_Task statement_: Translate this sentence from the text about the COVID-19 vaccine research team into Spanish: "Adebamowo brings genomics and infectious disease knowledge to the project, which in September received $98,432 in seed grant funding from MPower’s Joint Steering Council."

_Excerpted text_:
--- START ---
The HERD survey is the primary source of information on R&D expenditures at U.S. colleges and universities and widely recognized as the pre-eminent national university ranking for higher education institutions engaged in sponsored research.
The UMB and UMCP campuses are 30 miles apart but now linked as one research entity, and Nan, the principal investigator, and Adebamowo found all the skill sets required for this project under one administrative roof.
Nan is a health communications expert, serving as director of the Center for Health and Risk Communication, which includes students and faculty collaborating from the College Park and Baltimore campuses. She also has cultivated rapport with colleagues in Baltimore as a full member of the UMGCCC Population Science Program, which has significant participation from UMCP.
“I’m a communications scientist. I’m not an expert on public health, per se. I don’t know much about interactions with patients in terms of vaccinations,” Nan said.
Adebamowo brings genomics and infectious disease knowledge to the project, which in September received $98,432 in seed grant funding from MPower’s Joint Steering Council.
They rounded out their team by finding a professor in the UMCP School of Public Health plus another faculty member at UMSOM who interacted with patients on the front lines during the pandemic.
“All of those skills together really make our team incredibly strong,” Nan added. “Also, because our project is based on African American acceptance of the COVID-19 vaccine, our colleagues in Baltimore have done a great deal of research among African Americans. Their experience with this minority population is most important to this project.”
In 2018, Adebamowo and Nan earned approval for their research on framing human papillomavirus vaccination messaging for African American parents, leading to $2.2 million in funding through the National Cancer Institute of the National Institutes of Health. The project runs through 2023.
That familiarity enabled them to join forces again for COVID-19. There is a mutual respect and shared pride in a joint research operation.
“The value has been in the amount and depth of collaboration that we’ve been able to establish, and just knowing the institutional processes intimately and, to some degree, the commonalities that they share,” Adebamowo said. “You’re not worried about going through a whole different type of institutional engagement with their own rules and personalities.”
The other collaborators include Shana Ntiri, MD, MPH, assistant professor of family and community medicine, UMSOM, and medical director, Baltimore City Cancer Program at UMGCCC; and Sandra Quinn, PhD, MEd, professor and chair, Department of Family Science, and senior associate director, Maryland Center for Health Equity, UMCP School of Public Health.
Adebamowo is interested in finding out from the survey what is most affecting the optics of the vaccine. Is it information from the news media that might not be complete about the decades of research developing messenger RNA vaccines? Or is it a historical fissure between the medical and African American communities? Or is it a matter of morality or politics?
“Now that there’s a vaccine, are some of those expressions going to continue and transmit forward to affect the optics of the vaccines?” Adebamowo said.
Most of the country is trying to get crib notes on vaccinology and medical research. Naturally, people have questions.
“A lot of the things medical researchers and epidemiologists do in the dark were brought out to light during COVID-19 because there was so much pressure,” he said.
Soon, those answers will come through the survey to help shape messaging to address skepticism.
--- END ---
_Data listing_:
--- START ---
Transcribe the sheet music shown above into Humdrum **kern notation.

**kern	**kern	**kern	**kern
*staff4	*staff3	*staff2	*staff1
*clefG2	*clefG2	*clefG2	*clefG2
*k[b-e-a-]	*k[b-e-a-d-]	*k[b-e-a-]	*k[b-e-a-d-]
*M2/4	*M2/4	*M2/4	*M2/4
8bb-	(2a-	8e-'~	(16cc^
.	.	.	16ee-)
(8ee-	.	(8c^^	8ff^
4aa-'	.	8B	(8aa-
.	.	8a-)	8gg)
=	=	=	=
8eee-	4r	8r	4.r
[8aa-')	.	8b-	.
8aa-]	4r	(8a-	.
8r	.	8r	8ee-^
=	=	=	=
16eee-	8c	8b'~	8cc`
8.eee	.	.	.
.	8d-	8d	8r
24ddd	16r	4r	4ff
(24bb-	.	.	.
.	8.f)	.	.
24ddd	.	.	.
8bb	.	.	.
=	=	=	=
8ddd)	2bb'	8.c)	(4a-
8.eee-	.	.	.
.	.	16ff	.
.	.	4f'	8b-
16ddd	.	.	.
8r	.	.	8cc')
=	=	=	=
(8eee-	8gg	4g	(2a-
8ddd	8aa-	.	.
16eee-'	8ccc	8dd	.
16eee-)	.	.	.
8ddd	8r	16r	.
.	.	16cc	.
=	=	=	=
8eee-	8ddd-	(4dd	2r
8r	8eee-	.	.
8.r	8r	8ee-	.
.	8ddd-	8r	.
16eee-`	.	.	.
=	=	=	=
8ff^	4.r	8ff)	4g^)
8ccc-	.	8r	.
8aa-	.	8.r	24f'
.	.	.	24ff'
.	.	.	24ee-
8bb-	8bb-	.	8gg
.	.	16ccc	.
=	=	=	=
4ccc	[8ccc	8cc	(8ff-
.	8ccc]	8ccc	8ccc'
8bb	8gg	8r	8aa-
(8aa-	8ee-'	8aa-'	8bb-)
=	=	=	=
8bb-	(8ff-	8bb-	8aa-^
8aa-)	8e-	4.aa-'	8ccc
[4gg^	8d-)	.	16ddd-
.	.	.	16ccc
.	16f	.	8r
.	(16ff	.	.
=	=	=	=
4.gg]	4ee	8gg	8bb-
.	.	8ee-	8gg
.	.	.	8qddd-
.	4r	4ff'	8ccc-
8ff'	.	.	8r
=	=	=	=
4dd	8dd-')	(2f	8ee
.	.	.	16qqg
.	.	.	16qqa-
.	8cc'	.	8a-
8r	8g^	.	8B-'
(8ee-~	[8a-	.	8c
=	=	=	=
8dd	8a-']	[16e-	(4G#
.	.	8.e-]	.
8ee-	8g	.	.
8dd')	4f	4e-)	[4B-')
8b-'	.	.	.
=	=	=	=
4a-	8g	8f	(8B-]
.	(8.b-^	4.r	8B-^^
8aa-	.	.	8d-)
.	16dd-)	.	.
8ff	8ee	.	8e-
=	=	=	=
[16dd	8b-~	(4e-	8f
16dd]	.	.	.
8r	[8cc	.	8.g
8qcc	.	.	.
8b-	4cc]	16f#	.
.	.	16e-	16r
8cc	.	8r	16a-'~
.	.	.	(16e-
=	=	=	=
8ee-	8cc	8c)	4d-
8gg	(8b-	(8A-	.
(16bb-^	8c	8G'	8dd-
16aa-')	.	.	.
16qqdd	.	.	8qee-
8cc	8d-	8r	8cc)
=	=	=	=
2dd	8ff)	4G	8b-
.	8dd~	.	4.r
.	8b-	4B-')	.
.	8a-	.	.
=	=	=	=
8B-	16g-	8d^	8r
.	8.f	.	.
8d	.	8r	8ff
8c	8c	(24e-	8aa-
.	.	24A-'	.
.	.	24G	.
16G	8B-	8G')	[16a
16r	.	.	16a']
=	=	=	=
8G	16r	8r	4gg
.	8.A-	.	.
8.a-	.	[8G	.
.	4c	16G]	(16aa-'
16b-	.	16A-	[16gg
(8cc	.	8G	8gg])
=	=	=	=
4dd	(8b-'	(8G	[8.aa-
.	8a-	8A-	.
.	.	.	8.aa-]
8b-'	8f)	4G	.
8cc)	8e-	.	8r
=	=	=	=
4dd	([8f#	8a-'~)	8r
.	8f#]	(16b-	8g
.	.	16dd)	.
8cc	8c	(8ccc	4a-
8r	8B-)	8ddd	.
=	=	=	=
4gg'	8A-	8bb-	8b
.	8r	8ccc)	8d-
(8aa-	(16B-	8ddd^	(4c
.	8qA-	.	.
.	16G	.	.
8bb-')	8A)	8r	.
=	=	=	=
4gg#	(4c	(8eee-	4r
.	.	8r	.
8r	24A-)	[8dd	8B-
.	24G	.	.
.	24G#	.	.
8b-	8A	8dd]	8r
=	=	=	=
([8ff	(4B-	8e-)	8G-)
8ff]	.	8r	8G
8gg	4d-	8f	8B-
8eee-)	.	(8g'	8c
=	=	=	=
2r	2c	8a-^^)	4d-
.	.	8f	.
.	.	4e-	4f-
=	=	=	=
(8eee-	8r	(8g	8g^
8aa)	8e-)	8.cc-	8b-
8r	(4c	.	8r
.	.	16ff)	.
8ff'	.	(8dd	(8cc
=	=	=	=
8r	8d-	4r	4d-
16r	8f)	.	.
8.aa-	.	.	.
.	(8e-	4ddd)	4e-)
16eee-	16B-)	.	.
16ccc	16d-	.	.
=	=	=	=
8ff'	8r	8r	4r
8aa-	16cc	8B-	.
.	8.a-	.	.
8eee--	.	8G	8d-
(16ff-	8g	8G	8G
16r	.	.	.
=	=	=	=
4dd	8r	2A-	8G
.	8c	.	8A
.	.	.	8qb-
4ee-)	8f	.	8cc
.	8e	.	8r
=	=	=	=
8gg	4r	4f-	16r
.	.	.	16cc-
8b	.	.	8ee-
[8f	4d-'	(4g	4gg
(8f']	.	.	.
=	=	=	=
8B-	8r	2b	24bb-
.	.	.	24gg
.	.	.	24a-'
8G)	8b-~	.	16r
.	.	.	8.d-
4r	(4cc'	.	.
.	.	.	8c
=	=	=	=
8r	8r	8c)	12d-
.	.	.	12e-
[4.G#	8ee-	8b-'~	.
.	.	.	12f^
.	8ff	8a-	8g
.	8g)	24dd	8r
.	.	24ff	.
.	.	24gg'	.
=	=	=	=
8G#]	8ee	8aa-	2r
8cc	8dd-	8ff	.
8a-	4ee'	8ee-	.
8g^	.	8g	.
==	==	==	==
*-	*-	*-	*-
--- END ---
_Task result_: Adebamowo aporta al proyecto conocimientos de genómica y de enfermedades infecciosas; en septiembre, el proyecto recibió 98.432 dólares en fondos de subvención inicial del Joint Steering Council de MPower.